Why Behavior Finance
Several studies have identified a “behavior gap” that sandbags the performance of investors. Put simply, the behavior gap is the difference between market returns and investor returns.
For example, $10,000 invested over the past 50 years in a broad basket of value stocks would have grown to $2.1 million, said Crosby, while the same amount invested for 50 years in a broad basket of growth stocks would have grown to $1.7 million.
However, the average investor did a lot worse—according to DALBAR, the average investor earned about $218,000 on their $10,000 investment because their behaviors—driven by natural fear and greed—had them trading in and out of financial markets.
“Merrill Lynch compiled a meta-analysis of all of the things that advisors do to benefit clients like product selection, asset allocation, tax management and behavioral coaching, and the good news is that it all adds value,” said Crosby. “But the behavioral piece, even the least impactful behavioral consideration, which is client assessment, just knowing who your clients are, is more impactful than the most impactful old-school approach, and something like behavioral coaching adds many orders of magnitude of value to the relationship.”
Bucketing as a Form of Framing
Bucketing plays into an impactful behavioral finance technique, said Crosby: Framing.
“The way an asset is accounted for or framed has a lot to do with how it is saved, invested or spent,” he said.
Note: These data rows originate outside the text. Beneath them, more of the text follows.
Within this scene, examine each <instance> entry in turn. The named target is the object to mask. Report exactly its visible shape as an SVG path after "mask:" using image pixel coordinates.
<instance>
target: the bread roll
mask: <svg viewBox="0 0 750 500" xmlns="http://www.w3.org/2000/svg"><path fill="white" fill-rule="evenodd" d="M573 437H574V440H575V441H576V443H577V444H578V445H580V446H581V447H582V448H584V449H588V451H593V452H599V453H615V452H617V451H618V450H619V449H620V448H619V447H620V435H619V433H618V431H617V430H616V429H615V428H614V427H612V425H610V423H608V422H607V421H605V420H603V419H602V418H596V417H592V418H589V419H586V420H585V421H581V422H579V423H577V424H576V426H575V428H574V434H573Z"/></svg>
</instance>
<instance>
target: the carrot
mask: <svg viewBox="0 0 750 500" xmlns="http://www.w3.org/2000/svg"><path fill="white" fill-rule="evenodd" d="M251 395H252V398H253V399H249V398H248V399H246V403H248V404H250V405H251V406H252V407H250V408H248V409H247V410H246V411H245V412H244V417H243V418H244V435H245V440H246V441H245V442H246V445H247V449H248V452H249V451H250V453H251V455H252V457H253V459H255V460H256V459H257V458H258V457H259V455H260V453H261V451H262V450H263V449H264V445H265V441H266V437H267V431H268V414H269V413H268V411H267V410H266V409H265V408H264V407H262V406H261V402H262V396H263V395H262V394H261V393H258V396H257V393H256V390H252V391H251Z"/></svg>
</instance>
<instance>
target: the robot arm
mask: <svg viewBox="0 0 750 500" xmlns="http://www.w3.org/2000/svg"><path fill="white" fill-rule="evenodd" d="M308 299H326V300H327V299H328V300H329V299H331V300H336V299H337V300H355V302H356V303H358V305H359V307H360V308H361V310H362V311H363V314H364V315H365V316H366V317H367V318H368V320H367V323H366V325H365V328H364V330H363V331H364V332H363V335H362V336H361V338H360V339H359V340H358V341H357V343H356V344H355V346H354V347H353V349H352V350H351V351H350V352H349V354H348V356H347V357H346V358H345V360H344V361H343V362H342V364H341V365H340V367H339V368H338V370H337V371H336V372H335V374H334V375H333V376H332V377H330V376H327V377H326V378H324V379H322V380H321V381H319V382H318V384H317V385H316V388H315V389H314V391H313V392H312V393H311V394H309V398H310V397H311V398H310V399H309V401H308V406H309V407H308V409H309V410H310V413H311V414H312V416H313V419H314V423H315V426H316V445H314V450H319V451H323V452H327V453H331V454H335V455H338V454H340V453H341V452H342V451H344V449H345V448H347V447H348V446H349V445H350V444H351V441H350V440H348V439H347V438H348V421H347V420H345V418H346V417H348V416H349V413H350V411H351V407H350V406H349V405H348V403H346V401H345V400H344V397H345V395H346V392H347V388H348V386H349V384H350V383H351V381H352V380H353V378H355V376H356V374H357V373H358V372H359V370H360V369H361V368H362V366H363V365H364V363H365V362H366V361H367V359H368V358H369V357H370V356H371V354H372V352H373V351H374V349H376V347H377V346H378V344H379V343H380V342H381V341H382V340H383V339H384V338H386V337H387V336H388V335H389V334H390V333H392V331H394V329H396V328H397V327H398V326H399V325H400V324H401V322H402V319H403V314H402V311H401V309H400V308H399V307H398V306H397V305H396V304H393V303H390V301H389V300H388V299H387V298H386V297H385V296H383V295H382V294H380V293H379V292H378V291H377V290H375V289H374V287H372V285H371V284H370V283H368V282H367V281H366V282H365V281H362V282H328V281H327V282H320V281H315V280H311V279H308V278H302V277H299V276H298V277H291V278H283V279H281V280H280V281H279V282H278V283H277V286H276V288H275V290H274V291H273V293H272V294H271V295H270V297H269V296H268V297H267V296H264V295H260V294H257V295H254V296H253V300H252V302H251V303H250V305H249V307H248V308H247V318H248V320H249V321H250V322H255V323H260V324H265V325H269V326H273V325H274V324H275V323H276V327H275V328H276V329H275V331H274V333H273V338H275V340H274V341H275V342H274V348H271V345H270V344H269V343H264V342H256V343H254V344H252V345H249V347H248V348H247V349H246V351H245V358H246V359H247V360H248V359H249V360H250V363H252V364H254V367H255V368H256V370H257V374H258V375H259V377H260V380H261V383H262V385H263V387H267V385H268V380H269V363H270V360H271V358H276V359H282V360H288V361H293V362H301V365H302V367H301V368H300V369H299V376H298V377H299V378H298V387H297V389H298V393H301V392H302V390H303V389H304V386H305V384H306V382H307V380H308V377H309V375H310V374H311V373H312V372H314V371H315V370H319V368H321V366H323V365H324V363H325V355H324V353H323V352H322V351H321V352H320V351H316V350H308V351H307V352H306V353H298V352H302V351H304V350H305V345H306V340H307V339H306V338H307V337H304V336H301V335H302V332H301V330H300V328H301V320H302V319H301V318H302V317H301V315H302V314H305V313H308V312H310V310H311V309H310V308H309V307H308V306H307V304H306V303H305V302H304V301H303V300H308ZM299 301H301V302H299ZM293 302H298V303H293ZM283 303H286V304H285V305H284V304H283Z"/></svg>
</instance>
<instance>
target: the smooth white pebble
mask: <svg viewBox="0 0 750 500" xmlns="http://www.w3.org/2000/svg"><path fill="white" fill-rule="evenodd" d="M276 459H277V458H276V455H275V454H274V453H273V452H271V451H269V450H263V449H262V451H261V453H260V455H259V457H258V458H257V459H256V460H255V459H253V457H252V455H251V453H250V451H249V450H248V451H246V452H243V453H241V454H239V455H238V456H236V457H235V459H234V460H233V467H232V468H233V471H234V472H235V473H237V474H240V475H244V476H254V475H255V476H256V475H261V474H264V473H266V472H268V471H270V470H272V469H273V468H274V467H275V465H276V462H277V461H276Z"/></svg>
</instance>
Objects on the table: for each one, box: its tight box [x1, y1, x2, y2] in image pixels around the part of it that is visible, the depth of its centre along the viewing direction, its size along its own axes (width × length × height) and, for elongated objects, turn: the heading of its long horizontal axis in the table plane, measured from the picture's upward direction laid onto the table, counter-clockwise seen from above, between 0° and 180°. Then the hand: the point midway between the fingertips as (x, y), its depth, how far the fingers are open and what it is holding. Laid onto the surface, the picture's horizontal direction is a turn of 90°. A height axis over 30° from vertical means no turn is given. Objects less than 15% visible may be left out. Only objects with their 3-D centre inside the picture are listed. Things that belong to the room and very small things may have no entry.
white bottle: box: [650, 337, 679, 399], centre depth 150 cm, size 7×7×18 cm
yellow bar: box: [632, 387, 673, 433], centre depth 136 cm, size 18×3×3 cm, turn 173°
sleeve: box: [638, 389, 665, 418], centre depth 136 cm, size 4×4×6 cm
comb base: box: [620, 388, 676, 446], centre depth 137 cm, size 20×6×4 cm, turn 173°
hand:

For example, if you walked into your local coffee shop and the barista told you that they had a new drink that you might like that is 90% fat free, you might be tempted to try that drink. If you walked into that shop a week later and a different barista told you their new coffee drink was 10% full of milk fat, you might be less likely to drink it.
Framing may be even more impactful when it comes to money. A study of criminals in Norway found that they bucketed the money they received from illicit activities separately than they bucketed legally begotten money. Legal money might be given to charity or spent on a gift for grandma, while illicit money was more likely to be spent on more illegal activity like drugs.
Another example can be found in the fiscal stimulus paid out during the George W. Bush and Barack Obama presidencies. The Bush stimulus was framed as a rebate, while the Obama stimulus was framed as a bonus.
“What do you do with a rebate? You save it and stuff it under your mattress,” said Crosby. “What do you do with a bonus? You buy TVs and couches and cars and put down payments on houses, the things we wanted people to do to stimulate the economy. The simple act of taking stimulus and changing it from a rebate to a bonus had an impact on how successful the program was.”